The parallels between the Victorian Internet and the present computerised internet are remarkable. Information about current events became relatively instantaneous (relative, that is, to the usual weeks or months that it once took to receive such information). There were skeptics who were convinced that this new mode of communication was a passing phase that would never take on (and, in a strict sense, they were right, not of course realising that the demise of the telegraph system was not due to the reinvigoration of written correspondence but due to that new invention, the telephone). There were hackers, people who tried to disrupt communications, those who tried to get on-line free illegally, and, near the end of the high age of telegraphing, a noticeable slow-down in information due to information overload (how long is this page going to take to download?? isn't such a new feeling after all).

The most interesting chapter to me is that entitled 'Love over the Wires' which begins with an account of an on-line wedding, with the bride in Boston and the groom in New York.
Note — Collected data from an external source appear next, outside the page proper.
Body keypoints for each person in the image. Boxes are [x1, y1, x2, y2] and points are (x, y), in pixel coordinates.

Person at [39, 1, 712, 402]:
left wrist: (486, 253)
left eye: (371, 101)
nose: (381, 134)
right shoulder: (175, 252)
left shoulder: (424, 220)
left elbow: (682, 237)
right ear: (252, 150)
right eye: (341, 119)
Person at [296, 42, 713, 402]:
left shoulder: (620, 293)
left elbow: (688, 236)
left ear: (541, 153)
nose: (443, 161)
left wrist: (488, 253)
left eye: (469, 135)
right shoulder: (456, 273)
This event was reported in a small book, Anecdotes of the Telegraph, published in London in 1848, which stated that this was 'a story which throws into the shade all the feats that have been performed by our British telegraph.' This story is really one of love and adventure, as the bride's father had sent the young groom away for being unworthy to marry his daughter, but on a stop-over on his way to England, he managed to get a magistrate and telegraph operator to arrange the wedding. The marriage was deemed to be legally binding.
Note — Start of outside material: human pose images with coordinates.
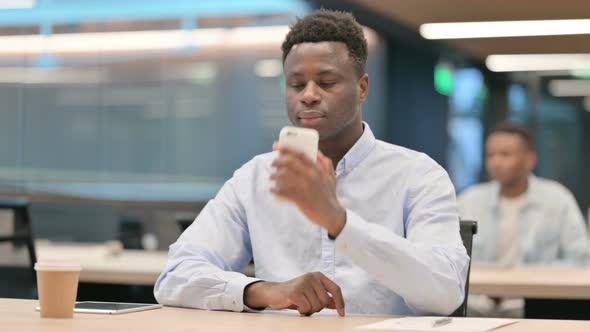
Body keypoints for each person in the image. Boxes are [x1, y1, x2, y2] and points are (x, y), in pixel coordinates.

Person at [154, 9, 468, 317]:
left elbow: (445, 293)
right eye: (296, 84)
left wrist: (339, 222)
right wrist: (264, 290)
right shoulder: (256, 177)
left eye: (327, 82)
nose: (309, 95)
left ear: (362, 88)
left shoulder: (419, 175)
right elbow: (176, 275)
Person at [458, 123, 590, 316]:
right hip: (475, 306)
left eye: (505, 154)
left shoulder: (558, 199)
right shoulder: (470, 199)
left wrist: (520, 279)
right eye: (491, 155)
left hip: (534, 306)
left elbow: (581, 260)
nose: (496, 162)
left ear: (529, 160)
A very interesting and remarkable story that perhaps would have been forgotten by history had history not set out to repeat itself with our modern internet.

An absolutely brilliant true history - of Telegraphy5
Victorian Internet is a wonderful book - I absolutely recommend it to anyone with the remotest interest in how science has shaped out world. It describes the emergence of a technology which is hailed at its outset as "shrinking the world" and able to "connect distant parts of the world instantly" - sound familiar ?
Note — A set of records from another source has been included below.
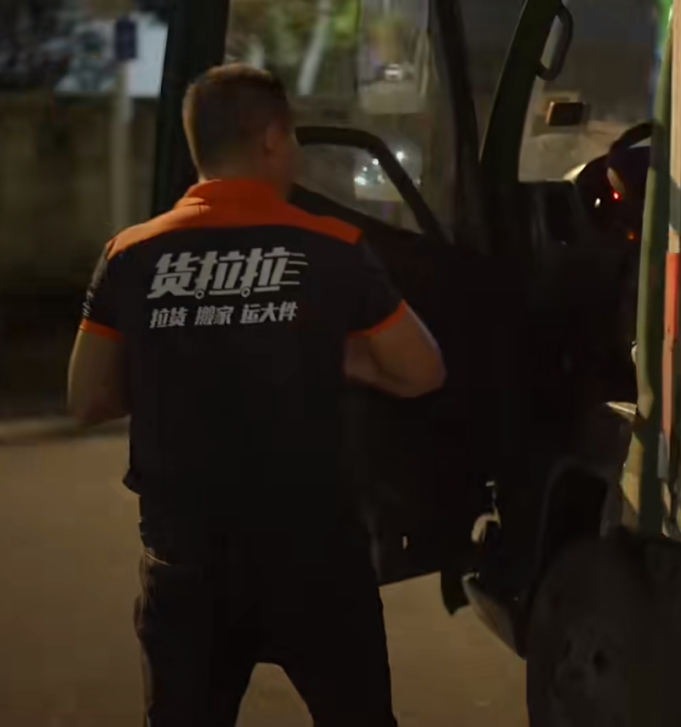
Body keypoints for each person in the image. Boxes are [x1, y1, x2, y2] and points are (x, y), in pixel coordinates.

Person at [67, 63, 445, 726]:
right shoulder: (333, 247)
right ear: (271, 137)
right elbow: (423, 371)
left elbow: (86, 397)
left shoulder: (129, 254)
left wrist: (177, 358)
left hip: (186, 564)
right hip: (316, 562)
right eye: (291, 137)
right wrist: (337, 354)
But this is the fascinating tale of Telegraphy - which - incredibly - pre-dates electricity itself, having begun in Napoleon's time as a mechanical way of signalling from hilltop tower to hilltop tower - for wartime messaging. Electricity of course made it "fly", and the tale is told rivetingly, with intruiguiing comparisons between the telegraph of a century ago and the internet of today. All the same human issues are there - down-the-wire romances between operators - hackers - and amazing technological misunderstanding (like the mother who took a plate of fresh food to a telegraph office, in the hope of sending it down the wire to her son, who was fighting at the front in the Crimea). Amazing - and a perfect Christmas present for every Net-Head, too. Well done Tom Standage.

Mike Holt

An amazing account of a vanished world5
This is a fascinating book. I couldn't stop reading it until I finished it. I tells the story of a key event that shaped our today's wired world: the emergence of the first real communication network, the rise of new social and economic relations and the enormous expectations that it generated. It is fascinating to see how many similarities are shared with the current growth and evolution of Internet. Really worth reading.